──────── DATA FOR THIS EXERCISE
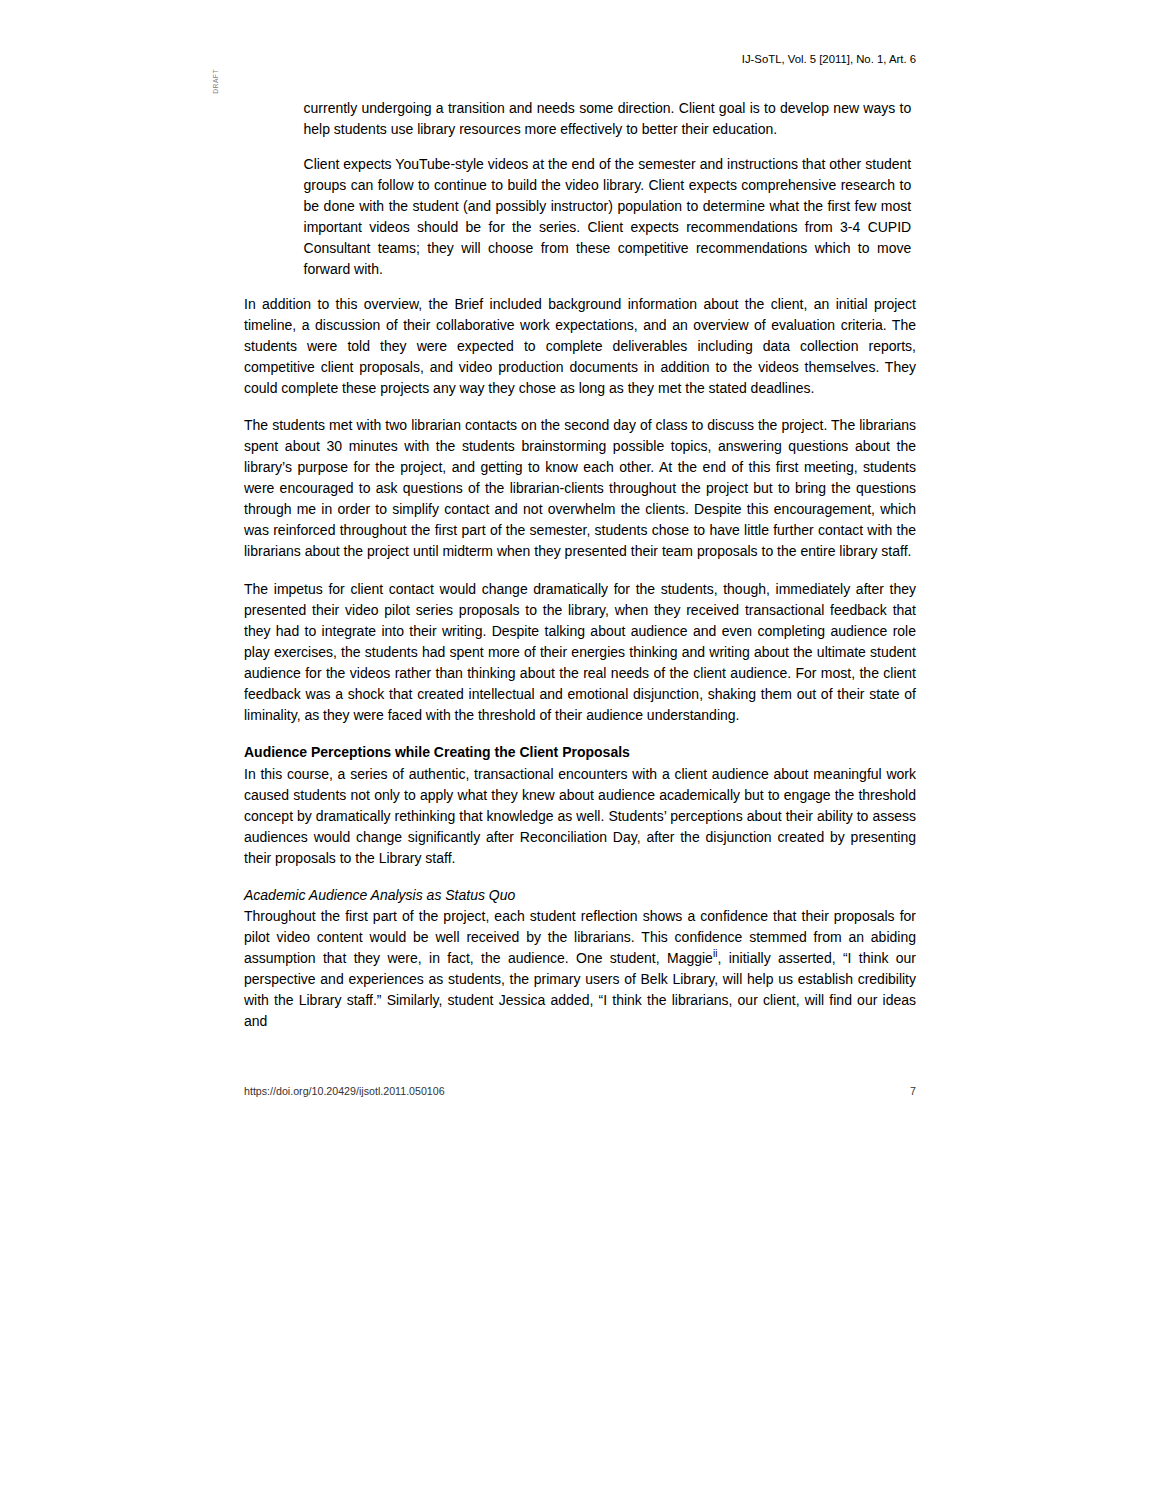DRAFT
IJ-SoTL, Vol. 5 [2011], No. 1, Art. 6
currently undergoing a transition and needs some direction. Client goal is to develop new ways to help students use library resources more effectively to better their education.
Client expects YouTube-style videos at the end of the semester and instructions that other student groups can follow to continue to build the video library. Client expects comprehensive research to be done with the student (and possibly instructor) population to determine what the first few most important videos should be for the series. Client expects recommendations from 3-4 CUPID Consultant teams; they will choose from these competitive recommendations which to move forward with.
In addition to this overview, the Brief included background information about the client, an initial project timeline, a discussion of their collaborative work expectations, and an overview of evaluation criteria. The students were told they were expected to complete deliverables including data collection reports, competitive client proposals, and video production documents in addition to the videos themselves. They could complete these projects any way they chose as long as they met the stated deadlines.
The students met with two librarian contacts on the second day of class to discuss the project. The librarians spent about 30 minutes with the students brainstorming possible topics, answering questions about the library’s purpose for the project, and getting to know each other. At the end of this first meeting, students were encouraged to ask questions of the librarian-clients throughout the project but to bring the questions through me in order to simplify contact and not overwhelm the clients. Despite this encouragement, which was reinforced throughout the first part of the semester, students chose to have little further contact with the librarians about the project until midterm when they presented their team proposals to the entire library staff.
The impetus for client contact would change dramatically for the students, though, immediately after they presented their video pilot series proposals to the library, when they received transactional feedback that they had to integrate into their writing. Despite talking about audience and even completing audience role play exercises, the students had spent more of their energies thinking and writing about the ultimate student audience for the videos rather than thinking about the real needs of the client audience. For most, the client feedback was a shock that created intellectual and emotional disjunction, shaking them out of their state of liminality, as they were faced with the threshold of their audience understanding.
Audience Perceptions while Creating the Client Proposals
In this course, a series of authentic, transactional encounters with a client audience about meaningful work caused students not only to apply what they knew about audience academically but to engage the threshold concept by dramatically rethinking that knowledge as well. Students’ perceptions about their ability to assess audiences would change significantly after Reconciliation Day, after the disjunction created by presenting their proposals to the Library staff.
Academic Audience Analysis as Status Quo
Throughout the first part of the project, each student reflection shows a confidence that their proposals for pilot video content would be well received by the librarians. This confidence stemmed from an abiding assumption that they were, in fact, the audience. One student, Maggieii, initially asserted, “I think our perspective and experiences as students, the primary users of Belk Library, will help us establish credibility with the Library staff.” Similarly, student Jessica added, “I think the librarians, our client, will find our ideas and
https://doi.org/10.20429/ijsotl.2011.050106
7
────────────────
──────── DATA FOR THIS EXERCISE
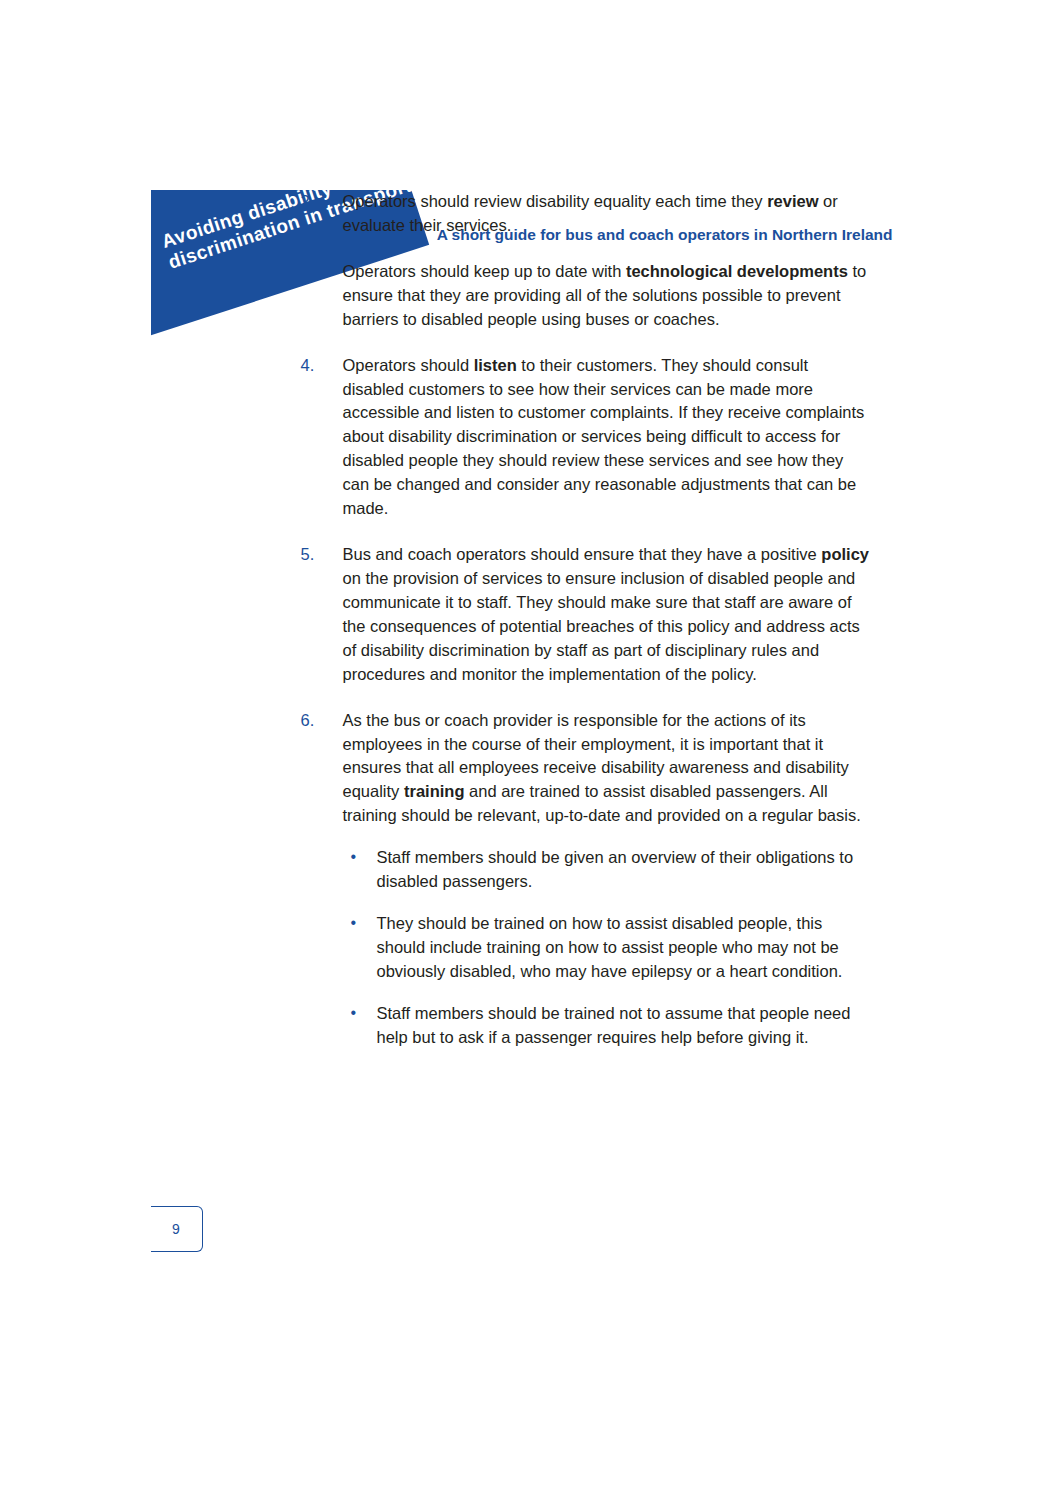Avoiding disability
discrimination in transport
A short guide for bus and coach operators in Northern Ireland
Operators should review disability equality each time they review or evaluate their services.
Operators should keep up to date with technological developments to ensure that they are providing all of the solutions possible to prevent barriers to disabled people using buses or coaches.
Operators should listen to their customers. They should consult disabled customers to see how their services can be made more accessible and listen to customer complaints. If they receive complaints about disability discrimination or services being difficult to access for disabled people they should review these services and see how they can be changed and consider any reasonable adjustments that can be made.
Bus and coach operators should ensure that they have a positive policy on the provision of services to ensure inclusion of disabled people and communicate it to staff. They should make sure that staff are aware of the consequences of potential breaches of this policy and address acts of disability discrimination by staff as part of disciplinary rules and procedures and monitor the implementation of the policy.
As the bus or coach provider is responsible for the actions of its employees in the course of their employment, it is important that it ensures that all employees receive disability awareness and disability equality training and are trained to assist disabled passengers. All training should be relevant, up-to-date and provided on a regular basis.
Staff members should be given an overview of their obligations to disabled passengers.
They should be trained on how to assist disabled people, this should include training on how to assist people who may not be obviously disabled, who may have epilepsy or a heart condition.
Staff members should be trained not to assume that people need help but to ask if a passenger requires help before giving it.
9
────────────────
──────── DATA FOR THIS EXERCISE
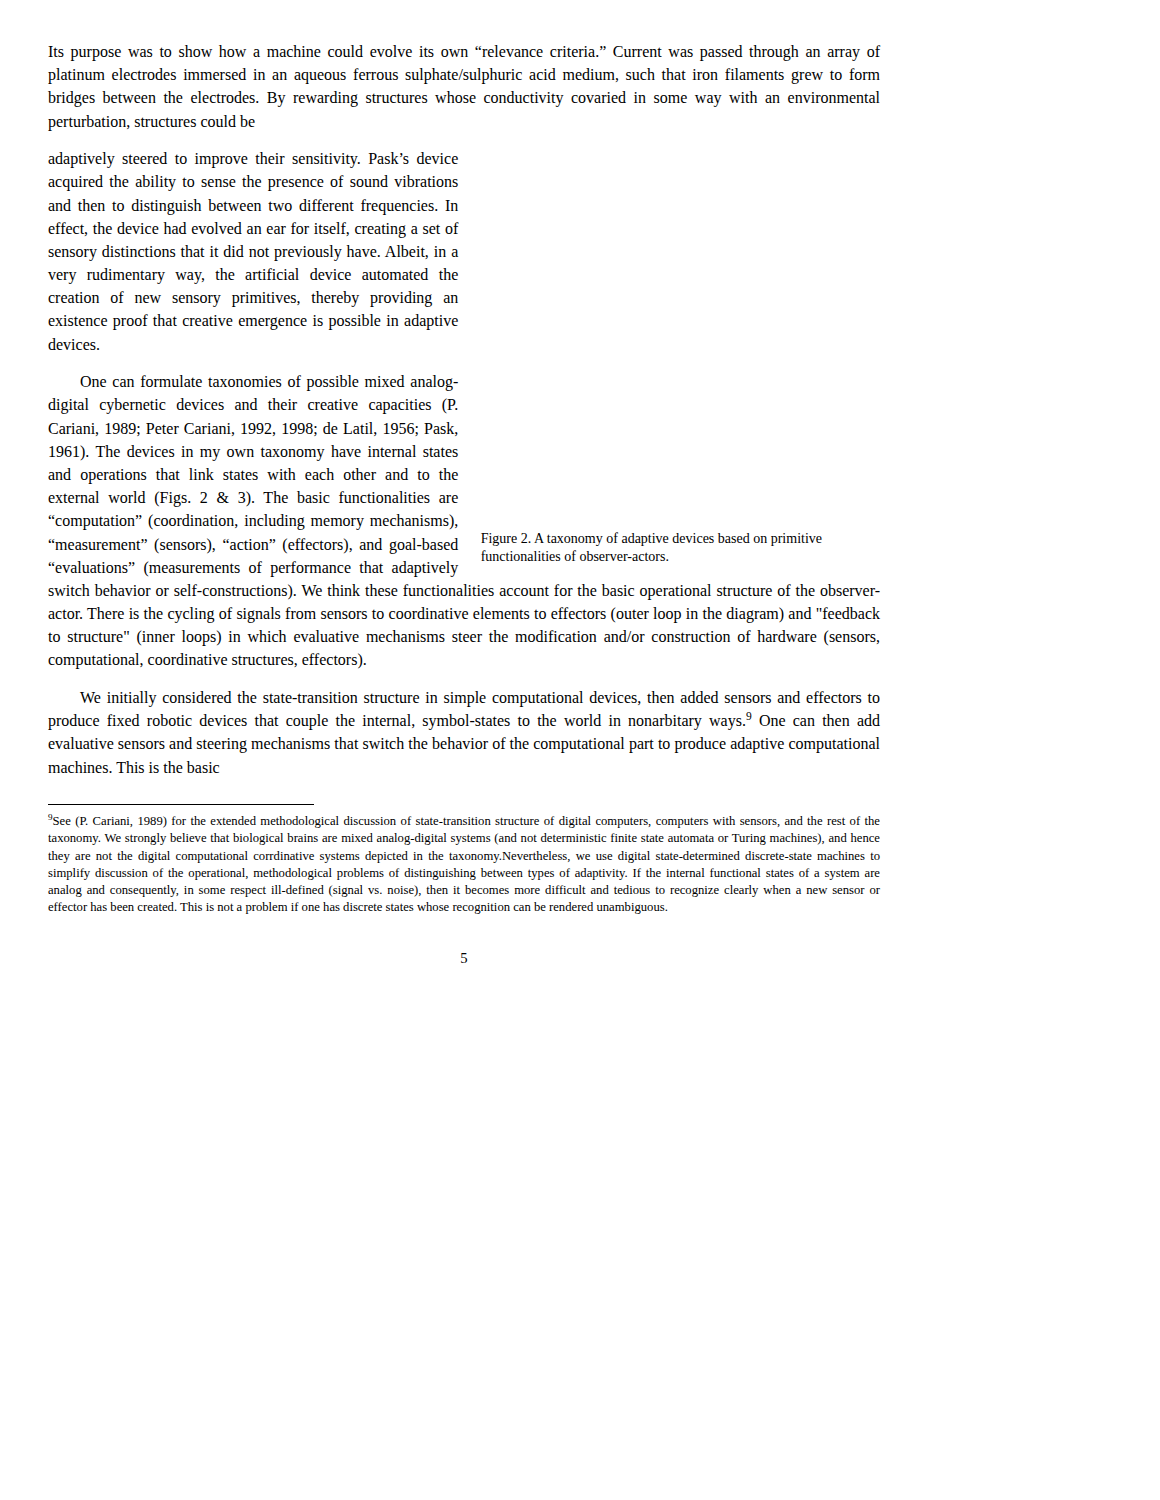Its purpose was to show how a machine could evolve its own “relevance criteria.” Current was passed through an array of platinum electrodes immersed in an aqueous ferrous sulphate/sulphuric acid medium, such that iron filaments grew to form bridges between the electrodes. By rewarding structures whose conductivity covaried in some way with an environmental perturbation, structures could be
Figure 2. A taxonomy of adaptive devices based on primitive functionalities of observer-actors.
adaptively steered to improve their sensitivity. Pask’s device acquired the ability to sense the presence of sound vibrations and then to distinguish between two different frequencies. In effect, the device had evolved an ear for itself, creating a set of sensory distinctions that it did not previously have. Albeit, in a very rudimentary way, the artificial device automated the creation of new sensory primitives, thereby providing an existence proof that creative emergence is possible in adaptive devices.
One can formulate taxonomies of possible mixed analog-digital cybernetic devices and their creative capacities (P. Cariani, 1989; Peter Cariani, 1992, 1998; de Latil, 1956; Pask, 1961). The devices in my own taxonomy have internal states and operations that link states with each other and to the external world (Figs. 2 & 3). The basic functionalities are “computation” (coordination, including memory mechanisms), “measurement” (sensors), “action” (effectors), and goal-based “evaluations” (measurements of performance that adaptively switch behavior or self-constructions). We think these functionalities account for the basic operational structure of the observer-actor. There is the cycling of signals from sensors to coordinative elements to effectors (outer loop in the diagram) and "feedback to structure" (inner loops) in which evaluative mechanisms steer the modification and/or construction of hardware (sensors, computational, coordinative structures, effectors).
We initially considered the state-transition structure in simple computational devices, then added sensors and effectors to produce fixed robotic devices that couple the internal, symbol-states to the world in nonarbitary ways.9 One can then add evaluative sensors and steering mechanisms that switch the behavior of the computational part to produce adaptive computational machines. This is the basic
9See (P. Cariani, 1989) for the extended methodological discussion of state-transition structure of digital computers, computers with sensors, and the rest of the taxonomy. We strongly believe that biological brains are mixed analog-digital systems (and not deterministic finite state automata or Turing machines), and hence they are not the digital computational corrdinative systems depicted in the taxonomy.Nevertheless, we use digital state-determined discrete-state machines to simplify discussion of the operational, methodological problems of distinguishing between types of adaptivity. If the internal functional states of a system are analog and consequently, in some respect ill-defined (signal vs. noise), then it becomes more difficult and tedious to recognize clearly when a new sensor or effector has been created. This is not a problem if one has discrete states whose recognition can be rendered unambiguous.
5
────────────────
#### [WHAT YOU NEED TO DO]
Word for word, restate the lines of the data above that fall between the line holding "Figure 2. A" and the line holding "adaptively steered to", inclusive, and no other lines.

#### [SOLUTION FOR THIS PROBLEM]
Figure 2. A taxonomy of adaptive devices based on primitive functionalities of observer-actors.
adaptively steered to improve their sensitivity. Pask’s device acquired the ability to sense the presence of sound vibrations and then to distinguish between two different frequencies. In effect, the device had evolved an ear for itself, creating a set of sensory distinctions that it did not previously have. Albeit, in a very rudimentary way, the artificial device automated the creation of new sensory primitives, thereby providing an existence proof that creative emergence is possible in adaptive devices.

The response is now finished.